What’s wrong with the current system? In a nutshell, it prioritizes profit-motivated development over environmental imperatives and human values. The growth-oriented institutions of industrial capitalism tend to be ecologically and socially irresponsible. One dire consequence is that habitat is being destroyed to the point where nature could be facing a Sixth Mass Extinction of species. Such a catastrophe would undermine the basis for human existence if current exploitative trajectories are not reversed. Meanwhile, from a social standpoint, the globalization of the economy has been obliterating local community life for decades. Employment by the impersonal mega-corporations feels precarious and alienating. High divorce rates indicate that the atomized nuclear family is stressed, lacking the communitarian supports needed for its members to thrive. Rootlessness and loneliness manifest in a pervasive undercurrent of depression and malaise. Life under consumer capitalism is competitive and expensive, dominated by economic and cultural elites. So it should not be surprising to see how many people feel disregarded by and dissatisfied with the current system.

The Green Party’s ecosocialist version of the Green New Deal uniquely addresses both aspects of the modern crisis, the ecological and the social. What the Democrats have offered is superficial and inadequate. A Real Green New Deal is needed to transition rapidly from an economic system that is destroying our only home to a sustainable society built around human needs and protecting life on Earth:

. Invest in renewable energy infrastructure across the nation, including wind, solar, tidal, and geothermal, with battery and energy storage; build a nationwide, publicly-owned smart electricity grid.

. End all forms of subsidies to the fossil fuel industry; create an Office of Climate Mobilization to coordinate policy changes and other needed interventions to eliminate greenhouse gas emissions.

. Support the use of natural systems to absorb carbon.

. Work gradually toward regionalizing the economy; shift resources from the center back toward our communities and bioregions.

. At the national level, transfer some of the billions going toward armaments production toward funding the manufacture of renewable energy and clean transportation technologies; in doing so we could generate millions of good-paying union jobs that green the economy.

. Ensure a Just Transition for workers shifting from the fossil fuel and other extractive and polluting industries.

. Take the energy industry and all railroad systems into public ownership using a democratic federated structure, with municipal and regional utilities.

. Ban all forms of fracking, mountaintop removal, tar sands mining, and new fossil fuel infrastructure; phase out nuclear power, a toxic, dangerous, expensive, and uninsurable (and unneeded) technology.

. Prioritize energy efficiency and conservation; require new buildings to demonstrate zero emissions by 2035 and retrofit existing buildings; subsidize installation of heat pumps to replace fossil fuels for heating and cooling.

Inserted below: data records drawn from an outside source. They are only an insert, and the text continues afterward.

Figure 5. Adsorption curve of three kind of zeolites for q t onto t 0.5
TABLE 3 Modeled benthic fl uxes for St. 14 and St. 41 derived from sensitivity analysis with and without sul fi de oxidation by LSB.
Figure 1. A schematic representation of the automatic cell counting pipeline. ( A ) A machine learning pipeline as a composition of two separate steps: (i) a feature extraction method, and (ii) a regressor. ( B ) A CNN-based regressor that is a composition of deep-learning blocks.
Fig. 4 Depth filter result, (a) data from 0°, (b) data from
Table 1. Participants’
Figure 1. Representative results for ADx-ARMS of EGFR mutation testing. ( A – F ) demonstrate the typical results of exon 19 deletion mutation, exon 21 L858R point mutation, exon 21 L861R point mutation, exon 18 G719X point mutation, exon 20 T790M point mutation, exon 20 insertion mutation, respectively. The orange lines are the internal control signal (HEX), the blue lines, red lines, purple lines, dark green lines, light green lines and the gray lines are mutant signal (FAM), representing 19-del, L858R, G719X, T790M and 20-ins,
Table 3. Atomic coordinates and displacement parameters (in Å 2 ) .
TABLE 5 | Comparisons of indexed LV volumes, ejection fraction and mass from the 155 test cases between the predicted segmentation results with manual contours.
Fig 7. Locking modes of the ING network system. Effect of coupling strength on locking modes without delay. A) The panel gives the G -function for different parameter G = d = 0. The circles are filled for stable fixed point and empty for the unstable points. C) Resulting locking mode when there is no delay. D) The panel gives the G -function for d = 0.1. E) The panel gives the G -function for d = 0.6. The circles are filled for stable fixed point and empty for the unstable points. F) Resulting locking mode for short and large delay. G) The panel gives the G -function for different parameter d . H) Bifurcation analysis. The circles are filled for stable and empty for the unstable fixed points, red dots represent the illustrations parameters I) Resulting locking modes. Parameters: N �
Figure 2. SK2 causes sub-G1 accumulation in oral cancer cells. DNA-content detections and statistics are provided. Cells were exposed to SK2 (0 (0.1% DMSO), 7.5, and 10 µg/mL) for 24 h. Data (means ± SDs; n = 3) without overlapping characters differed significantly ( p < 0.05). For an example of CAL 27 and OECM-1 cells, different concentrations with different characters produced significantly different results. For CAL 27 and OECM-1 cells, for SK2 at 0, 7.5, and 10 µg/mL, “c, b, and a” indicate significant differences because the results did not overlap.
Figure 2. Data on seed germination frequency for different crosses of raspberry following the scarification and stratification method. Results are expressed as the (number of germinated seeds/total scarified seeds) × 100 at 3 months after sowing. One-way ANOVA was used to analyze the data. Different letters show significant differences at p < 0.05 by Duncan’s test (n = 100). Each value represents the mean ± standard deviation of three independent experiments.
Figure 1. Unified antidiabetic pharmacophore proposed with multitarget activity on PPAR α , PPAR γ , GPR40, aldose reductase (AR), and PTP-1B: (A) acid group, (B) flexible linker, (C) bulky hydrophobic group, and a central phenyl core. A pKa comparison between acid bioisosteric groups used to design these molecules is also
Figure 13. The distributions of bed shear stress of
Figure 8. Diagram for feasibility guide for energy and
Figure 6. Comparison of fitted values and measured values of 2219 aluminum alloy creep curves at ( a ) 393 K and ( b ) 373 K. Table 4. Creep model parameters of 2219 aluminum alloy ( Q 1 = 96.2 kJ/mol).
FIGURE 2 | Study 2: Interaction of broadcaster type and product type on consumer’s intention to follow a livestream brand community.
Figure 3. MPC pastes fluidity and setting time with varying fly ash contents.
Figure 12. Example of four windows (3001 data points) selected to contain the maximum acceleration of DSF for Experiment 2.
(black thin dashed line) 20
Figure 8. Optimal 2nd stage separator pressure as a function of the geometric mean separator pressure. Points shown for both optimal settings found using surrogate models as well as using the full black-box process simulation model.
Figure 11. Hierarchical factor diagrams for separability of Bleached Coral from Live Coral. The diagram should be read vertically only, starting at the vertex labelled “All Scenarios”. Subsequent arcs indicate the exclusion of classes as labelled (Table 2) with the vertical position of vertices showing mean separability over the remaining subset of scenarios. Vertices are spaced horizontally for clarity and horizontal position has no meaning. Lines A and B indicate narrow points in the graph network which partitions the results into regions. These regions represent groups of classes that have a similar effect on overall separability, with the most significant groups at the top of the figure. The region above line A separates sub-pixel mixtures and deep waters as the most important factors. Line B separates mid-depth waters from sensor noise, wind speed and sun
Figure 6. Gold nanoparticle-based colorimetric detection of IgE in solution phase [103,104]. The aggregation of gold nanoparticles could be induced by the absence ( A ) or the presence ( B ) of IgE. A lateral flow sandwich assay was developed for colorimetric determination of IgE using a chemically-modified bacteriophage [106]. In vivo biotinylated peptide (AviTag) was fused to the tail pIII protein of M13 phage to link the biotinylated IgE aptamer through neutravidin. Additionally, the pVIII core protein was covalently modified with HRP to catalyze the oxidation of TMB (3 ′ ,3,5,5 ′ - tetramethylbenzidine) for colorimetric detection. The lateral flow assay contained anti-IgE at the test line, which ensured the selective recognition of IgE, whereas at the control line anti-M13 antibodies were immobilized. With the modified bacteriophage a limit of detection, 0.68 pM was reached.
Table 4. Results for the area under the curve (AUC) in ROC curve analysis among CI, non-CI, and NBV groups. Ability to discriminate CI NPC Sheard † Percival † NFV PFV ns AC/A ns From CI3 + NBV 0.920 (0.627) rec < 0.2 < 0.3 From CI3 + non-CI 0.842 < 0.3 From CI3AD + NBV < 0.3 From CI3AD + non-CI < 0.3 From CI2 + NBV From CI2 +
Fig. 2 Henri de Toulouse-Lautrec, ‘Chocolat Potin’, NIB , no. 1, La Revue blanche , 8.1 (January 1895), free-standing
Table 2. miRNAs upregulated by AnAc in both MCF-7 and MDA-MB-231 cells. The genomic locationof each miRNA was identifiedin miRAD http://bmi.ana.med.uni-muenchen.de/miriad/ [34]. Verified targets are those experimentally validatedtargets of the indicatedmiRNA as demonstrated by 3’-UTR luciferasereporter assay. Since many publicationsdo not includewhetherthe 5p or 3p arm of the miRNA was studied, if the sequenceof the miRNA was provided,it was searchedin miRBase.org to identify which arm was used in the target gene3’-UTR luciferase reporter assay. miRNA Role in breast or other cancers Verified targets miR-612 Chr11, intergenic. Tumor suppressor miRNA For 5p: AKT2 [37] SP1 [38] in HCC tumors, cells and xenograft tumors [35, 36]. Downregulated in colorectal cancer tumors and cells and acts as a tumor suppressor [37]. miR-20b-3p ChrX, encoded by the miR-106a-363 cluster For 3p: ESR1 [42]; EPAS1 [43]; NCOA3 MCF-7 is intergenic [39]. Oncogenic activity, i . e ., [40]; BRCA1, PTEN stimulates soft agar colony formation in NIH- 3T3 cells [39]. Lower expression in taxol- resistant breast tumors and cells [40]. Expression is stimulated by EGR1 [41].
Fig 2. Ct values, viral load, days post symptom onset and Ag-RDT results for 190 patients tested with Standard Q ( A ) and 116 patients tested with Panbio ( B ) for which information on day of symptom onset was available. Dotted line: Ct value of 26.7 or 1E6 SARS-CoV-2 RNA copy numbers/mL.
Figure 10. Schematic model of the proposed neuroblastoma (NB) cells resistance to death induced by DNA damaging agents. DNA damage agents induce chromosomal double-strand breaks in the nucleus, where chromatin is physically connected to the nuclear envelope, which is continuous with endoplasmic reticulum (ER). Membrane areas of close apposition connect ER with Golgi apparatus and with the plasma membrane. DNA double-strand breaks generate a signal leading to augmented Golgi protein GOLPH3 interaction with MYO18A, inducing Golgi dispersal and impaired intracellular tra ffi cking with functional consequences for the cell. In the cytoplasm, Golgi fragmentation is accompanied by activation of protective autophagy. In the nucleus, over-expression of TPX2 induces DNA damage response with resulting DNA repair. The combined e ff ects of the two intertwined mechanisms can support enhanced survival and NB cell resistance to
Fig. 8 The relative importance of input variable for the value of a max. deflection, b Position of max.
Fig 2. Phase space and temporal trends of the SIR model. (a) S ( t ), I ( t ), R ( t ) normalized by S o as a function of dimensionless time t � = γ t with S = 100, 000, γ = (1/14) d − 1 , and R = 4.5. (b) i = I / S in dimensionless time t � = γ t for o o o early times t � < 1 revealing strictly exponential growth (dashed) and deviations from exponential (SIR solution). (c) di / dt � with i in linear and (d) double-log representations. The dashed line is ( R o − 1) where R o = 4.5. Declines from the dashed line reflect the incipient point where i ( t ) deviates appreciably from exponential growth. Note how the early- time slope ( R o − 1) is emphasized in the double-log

. Chemicalized and industrialized corporate agribusiness is driving family farmers off the land, rural America into depression and ecosystems to collapse while failing to end hunger and malnutrition; the corporate agribusiness model is also depleting water aquifers and soils and driving insects to extinction, all leading to the collapse of ecosystems

. Provide technical and financial assistance for regenerative organic agriculture, permaculture, and sustainable forestry; socialize big agribusiness and dismantle the corporate oligopolies that control the farm input industry (seeds, fertilizers, pesticides, machinery) and the food and fiber processing industry into cooperatives and public enterprises democratically owned by and serving consumers and working farmers.

. Transition to sustainable food systems that will ensure environmental health, economic profitability for working farmers, and social and economic equity; at the same time implement a rural reconstruction program that revitalizes humanly-scaled agriculture and local community life, one that reintegrates town and country.

“We do not inherit the Earth from our ancestors, we borrow it from our children.”